### Data provided

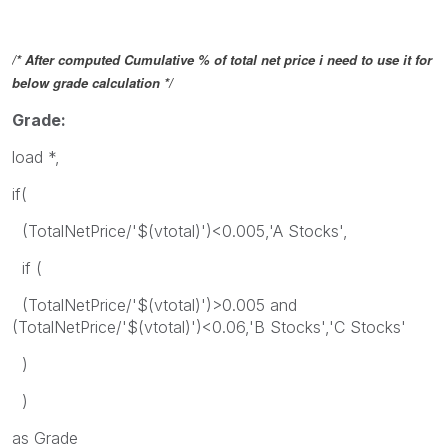
/* After computed Cumulative % of total net price i need to use it for
below grade calculation */
Grade:
load *,
if(
(TotalNetPrice/'$(vtotal)')<0.005,'A Stocks',
if (
(TotalNetPrice/'$(vtotal)')>0.005 and
(TotalNetPrice/'$(vtotal)')<0.06,'B Stocks','C Stocks'
)
)
as Grade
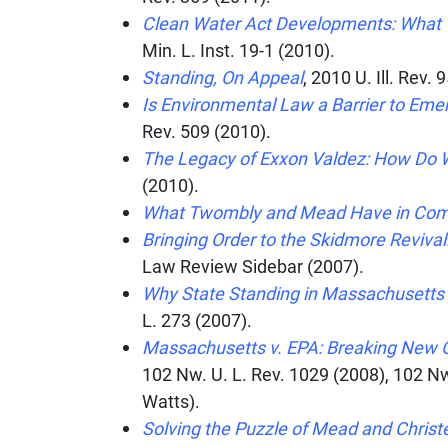
Clean Water Act Developments: What 
Min. L. Inst.
19-1 (2010).
Standing, On Appeal
, 2010
U. Ill. Rev.
95
Is Environmental Law a Barrier to Eme
Rev.
509 (2010).
The Legacy of Exxon Valdez: How Do W
(2010).
What Twombly and Mead Have in C
Bringing Order to the Skidmore Reviva
Law Review Sidebar
(2007).
Why State Standing in Massachusetts 
L.
273 (2007).
Massachusetts v. EPA: Breaking New 
102
Nw. U. L. Rev. 1029 (2008), 102 Nw
Watts).
Solving the Puzzle of Mead and Chris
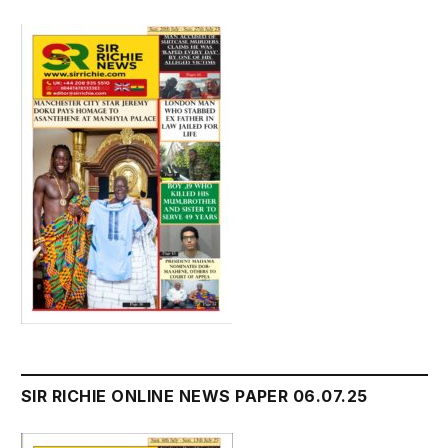
SIR RICHIE ONLINE NEWS PAPER 06.07.25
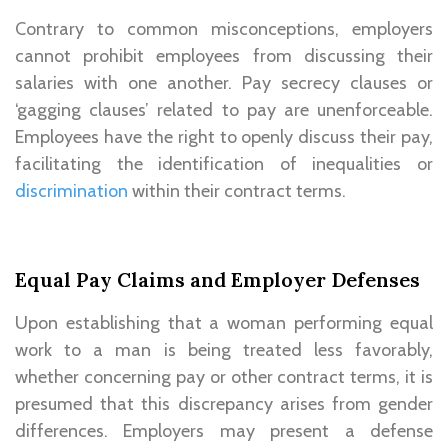
Contrary to common misconceptions, employers
cannot prohibit employees from discussing their
salaries with one another. Pay secrecy clauses or
‘gagging clauses’ related to pay are unenforceable.
Employees have the right to openly discuss their pay,
facilitating the identification of inequalities or
discrimination
within their contract terms.
Equal Pay Claims and Employer Defenses
Upon establishing that a woman performing equal
work to a man is being treated less favorably,
whether concerning pay or other contract terms, it is
presumed that this discrepancy arises from gender
differences. Employers may present a defense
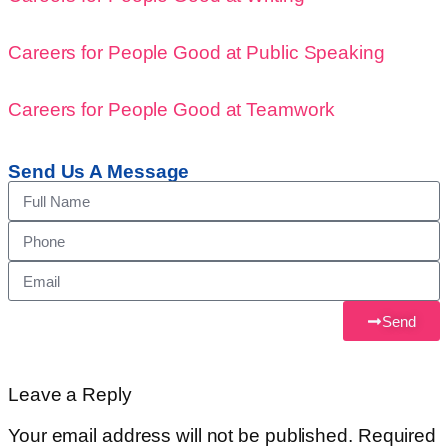
Careers for People Good at Public Speaking
Careers for People Good at Teamwork
Send Us A Message
Send
Leave a Reply
Your email address will not be published.
Required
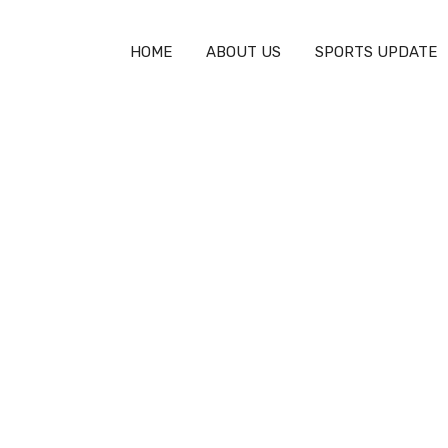
HOME
ABOUT US
SPORTS UPDATE
ayer & Team Updates
>
Who Pays for Olympic Athletes Travel?
pic Athletes Travel?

######

■ **Exercise goal**:
Write the records out again exactly as shown above, keeping no pictures.

■ **Answer to this exercise**:
/* After computed Cumulative % of total net price i need to use it for
below grade calculation */
Grade:
load *,
if(
(TotalNetPrice/'$(vtotal)')<0.005,'A Stocks',
if (
(TotalNetPrice/'$(vtotal)')>0.005 and
(TotalNetPrice/'$(vtotal)')<0.06,'B Stocks','C Stocks'
)
)
as Grade
Clean Water Act Developments: What 
Min. L. Inst.
19-1 (2010).
Standing, On Appeal
, 2010
U. Ill. Rev.
95
Is Environmental Law a Barrier to Eme
Rev.
509 (2010).
The Legacy of Exxon Valdez: How Do W
(2010).
What Twombly and Mead Have in C
Bringing Order to the Skidmore Reviva
Law Review Sidebar
(2007).
Why State Standing in Massachusetts 
L.
273 (2007).
Massachusetts v. EPA: Breaking New 
102
Nw. U. L. Rev. 1029 (2008), 102 Nw
Watts).
Solving the Puzzle of Mead and Chris
SIR RICHIE ONLINE NEWS PAPER 06.07.25
Contrary to common misconceptions, employers
cannot prohibit employees from discussing their
salaries with one another. Pay secrecy clauses or
‘gagging clauses’ related to pay are unenforceable.
Employees have the right to openly discuss their pay,
facilitating the identification of inequalities or
discrimination
within their contract terms.
Equal Pay Claims and Employer Defenses
Upon establishing that a woman performing equal
work to a man is being treated less favorably,
whether concerning pay or other contract terms, it is
presumed that this discrepancy arises from gender
differences. Employers may present a defense
Careers for People Good at Public Speaking
Careers for People Good at Teamwork
Send Us A Message
Send
Leave a Reply
Your email address will not be published.
Required
HOME
ABOUT US
SPORTS UPDATE
ayer & Team Updates
>
Who Pays for Olympic Athletes Travel?
pic Athletes Travel?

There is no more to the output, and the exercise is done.